In 1956 Norman Granz consolidated his ventures and founded Verve Records, absorbing Clef's catalog and artist roster into the new company alongside assets similar to those held by Norgran Records and linked to contracts with artists who recorded for Decca, Mercury, Columbia, Capitol, Mercury's EmArcy, and RCA Victor. The consolidation paralleled industry mergers involving Mercury Records and EmArcy Records catalog migrations and mirrored business practices of labels such as Universal Music Group predecessors and conglomerates that later acquired historic jazz catalogs, including PolyGram and MCA Records.

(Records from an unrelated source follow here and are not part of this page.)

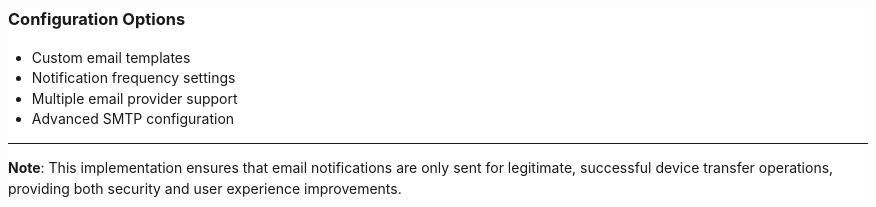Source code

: ### **Configuration Options**
- Custom email templates
- Notification frequency settings
- Multiple email provider support
- Advanced SMTP configuration

---

**Note**: This implementation ensures that email notifications are only sent for legitimate, successful device transfer operations, providing both security and user experience improvements.
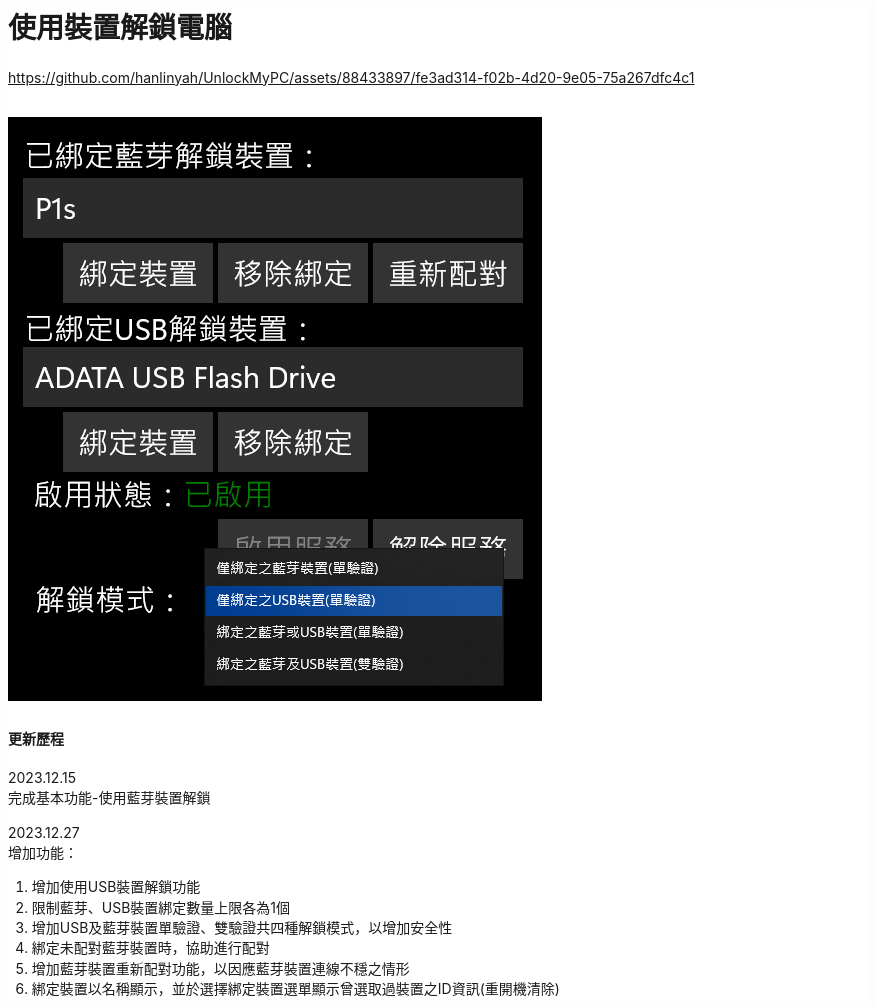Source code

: # 使用裝置解鎖電腦  

https://github.com/hanlinyah/UnlockMyPC/assets/88433897/fe3ad314-f02b-4d20-9e05-75a267dfc4c1

![20231227更新版](images/image-32.png) 
---





#### 更新歷程

2023.12.15  
完成基本功能-使用藍芽裝置解鎖

2023.12.27  
增加功能：  
1. 增加使用USB裝置解鎖功能
2. 限制藍芽、USB裝置綁定數量上限各為1個
3. 增加USB及藍芽裝置單驗證、雙驗證共四種解鎖模式，以增加安全性
4. 綁定未配對藍芽裝置時，協助進行配對
5. 增加藍芽裝置重新配對功能，以因應藍芽裝置連線不穩之情形
6. 綁定裝置以名稱顯示，並於選擇綁定裝置選單顯示曾選取過裝置之ID資訊(重開機清除)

Clef's legacy endures in reissues, anthologies, and scholarship referencing recordings that influenced performers and arrangers like Quincy Jones, Nelson Riddle, Gordon Jenkins, Billy Strayhorn, Duke Ellington, Count Basie, Oscar Peterson, Ella Fitzgerald, Billie Holiday, Charlie Parker, Dizzy Gillespie, Miles Davis, Thelonious Monk, Clifford Brown, Max Roach, Stan Getz, Chet Baker, Gerry Mulligan, Art Tatum, Ben Webster, Coleman Hawkins, Ray Brown, Herb Ellis, Shelly Manne, Art Pepper, Barney Kessel, Tadd Dameron, Horace Silver, Milt Jackson, Basie sidemen, and historians at institutions like the Smithsonian Institution, Institute of Jazz Studies, New England Conservatory, Julliard School, Berklee College of Music, National Museum of American History, and the Library of Congress. Reissue campaigns by labels such as Verve, GRP Records, Concord Records, Mosaic Records, Legacy Recordings, and Universal Music have kept Clef-era performances available for collectors, academics, and musicians studying mid-20th-century jazz practice and performance.